Excerpt to read =
....

# Hopefully soon to be Official MK2 wiring post...



## topduko19 (Sep 29, 2003)

So I've noticed that people are still doing this swap becuase this motor is one of the most easiest and least amount of problems when it comes to swapping...
All until it comes to the wiring?!?!?!?!
When I did my swap it was with the least amount of splicing to keep the car OEM...
In all reality it's not that bad if you understand what you're trying to do...
So here it is...
All pics were taken from random posts that I have done plus some new pics that I have gotten so hopefully noone will delete these pics...
*What is needed:*
1- MK3 harness
2- MK3 cluster harness
3- MK3 lighting harness
4- MK3 relay #3(109) and #4(18)....*THESE MUST BE FROM A MK3 FOR THE CAR TO START*
5- MK3 tranny sensor(auto or manual depending on what you want to run)
6- MK3 cluster
7- Two 15AMP fuses
8- blue little block thing for the alternator exciter wire
9- MK3 ignition coil
WHAT CAN BE WORKED AROUND BUT I USED FROM A MK3
I used these parts because it made the swap look cleaner with less wiring splicing...
1- MK3 horns
2- MK3 brake resivoir cap
3- MK3 fan shroud(made it fit custom but took some work)
4- MK3 temperature Sensor on radiator
The problem....
ARGHHHH
















So once you get all the stuff you need you remove the old motor harness and install the new one...
these are the plugs that you need to plug in...
A1, A2, C, E, F, G1, G2, S, Z2, Z1, Y SECTION
the little blue block on the top of the MK3 fusebox is so that the alternator works correctly so you need that
U1, U2 FROM THE MK3 HARNESS( More details in a bit)
do a wire jump from E2 to D8 to power the cluster
use this website are your plug reference...
http://www.a2resource.com/electrical/CE2.html
Once all the plugs are put in *HAVE TO USE THE MK3 #3 AND #4 RELAYS!!!!*
If you don't do this then you car will now run because the 109 relay powers the ECU and the 18 relay uses the allows the coil to start up...
here's some pics to help...
























To make the key turn on the car you need to put a 15 amp fuse on the black plugs with a red and red/black...
On an OBD2 it has two plugs an OBD1 it has 1 plug if I'm not mistaken..







[/URL]
CAR START BUT REVS OR SPEEDOMETER DOESN'T WORK:
I got you...
so in the MK2 cluster it uses a manual cable but in the MK3 cluster it uses a sensor...
so you have to take out the original speedometer cable in the tranny and swap it with the MK3 tranny sensor...
it will work...
So first remove the original cable...








and then install this...








around the harness is a 3 wire plug that fits that sensor but make sure you use the same bolt to hold down that tranny sensor... that's crucial...
so you connect all the plus to the cluster and only with the jump from E2 to d8 will the cluster start up...
also there's a green and blackwire on a black plug that has to be connected from the motor harness to the cluster harness(the black plug will be noticable black male and female)...
cluster harness pic...

....

Data listing =

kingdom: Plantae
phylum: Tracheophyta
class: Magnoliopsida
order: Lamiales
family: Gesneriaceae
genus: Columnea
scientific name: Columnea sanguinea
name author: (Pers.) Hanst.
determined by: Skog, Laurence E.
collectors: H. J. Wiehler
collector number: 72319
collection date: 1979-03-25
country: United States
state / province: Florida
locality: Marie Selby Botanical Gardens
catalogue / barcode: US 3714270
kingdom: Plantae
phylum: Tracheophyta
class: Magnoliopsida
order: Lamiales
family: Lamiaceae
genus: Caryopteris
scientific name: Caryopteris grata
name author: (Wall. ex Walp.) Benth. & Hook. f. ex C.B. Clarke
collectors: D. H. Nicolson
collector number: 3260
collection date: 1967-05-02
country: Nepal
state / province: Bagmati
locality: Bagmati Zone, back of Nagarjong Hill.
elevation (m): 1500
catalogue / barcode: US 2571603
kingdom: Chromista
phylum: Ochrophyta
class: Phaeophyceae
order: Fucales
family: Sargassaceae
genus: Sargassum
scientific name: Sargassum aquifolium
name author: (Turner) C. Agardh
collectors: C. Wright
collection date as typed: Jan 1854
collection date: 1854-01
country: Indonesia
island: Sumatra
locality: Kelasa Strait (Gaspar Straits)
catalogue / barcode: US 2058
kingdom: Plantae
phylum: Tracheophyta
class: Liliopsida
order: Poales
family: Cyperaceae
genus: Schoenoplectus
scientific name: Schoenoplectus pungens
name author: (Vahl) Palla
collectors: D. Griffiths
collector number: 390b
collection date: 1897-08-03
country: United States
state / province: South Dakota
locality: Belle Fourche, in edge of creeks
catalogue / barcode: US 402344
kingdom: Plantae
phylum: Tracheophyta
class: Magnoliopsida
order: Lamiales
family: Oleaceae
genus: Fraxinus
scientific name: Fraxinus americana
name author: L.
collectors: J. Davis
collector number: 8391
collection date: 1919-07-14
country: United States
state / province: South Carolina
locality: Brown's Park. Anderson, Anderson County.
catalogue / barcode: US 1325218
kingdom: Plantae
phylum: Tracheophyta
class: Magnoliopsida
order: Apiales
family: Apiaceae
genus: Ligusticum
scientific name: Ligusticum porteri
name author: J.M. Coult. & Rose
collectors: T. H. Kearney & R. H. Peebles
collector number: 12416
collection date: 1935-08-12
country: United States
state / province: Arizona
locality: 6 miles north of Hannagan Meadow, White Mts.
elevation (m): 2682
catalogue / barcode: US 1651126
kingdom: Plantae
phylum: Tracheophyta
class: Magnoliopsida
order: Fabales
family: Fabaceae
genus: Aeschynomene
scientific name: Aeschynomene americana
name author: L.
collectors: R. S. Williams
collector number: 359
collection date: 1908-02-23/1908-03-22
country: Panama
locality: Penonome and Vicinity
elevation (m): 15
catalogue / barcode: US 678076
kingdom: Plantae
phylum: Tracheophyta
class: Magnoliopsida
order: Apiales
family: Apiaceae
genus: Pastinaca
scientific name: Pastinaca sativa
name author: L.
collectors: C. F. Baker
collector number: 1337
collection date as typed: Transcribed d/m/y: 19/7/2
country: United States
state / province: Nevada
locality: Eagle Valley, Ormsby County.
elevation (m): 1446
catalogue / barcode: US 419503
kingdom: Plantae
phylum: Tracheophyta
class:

....

Challenges =
a: Please rewrite the stretch of the wiring post from "So I've noticed" through "here it is...", changing "OEM" to "stock".
b: Do these statements agree with the wiring post? Answer yes or no for each, quoting the deciding words. (i) The parts list calls for two 15-amp fuses. (ii) The MK2 cluster uses a sensor instead of a cable. (iii) A wire jump from E2 to D8 powers the cluster.
The records have no connection to the wiring post.

Problem solutions =
a:
So I've noticed that people are still doing this swap becuase this motor is one of the most easiest and least amount of problems when it comes to swapping...
All until it comes to the wiring?!?!?!?!
When I did my swap it was with the least amount of splicing to keep the car stock...
In all reality it's not that bad if you understand what you're trying to do...
So here it is...

b:
(i) Yes: "7- Two 15AMP fuses"
(ii) No: "in the MK2 cluster it uses a manual cable but in the MK3 cluster it uses a sensor"
(iii) Yes: "do a wire jump from E2 to D8 to power the cluster"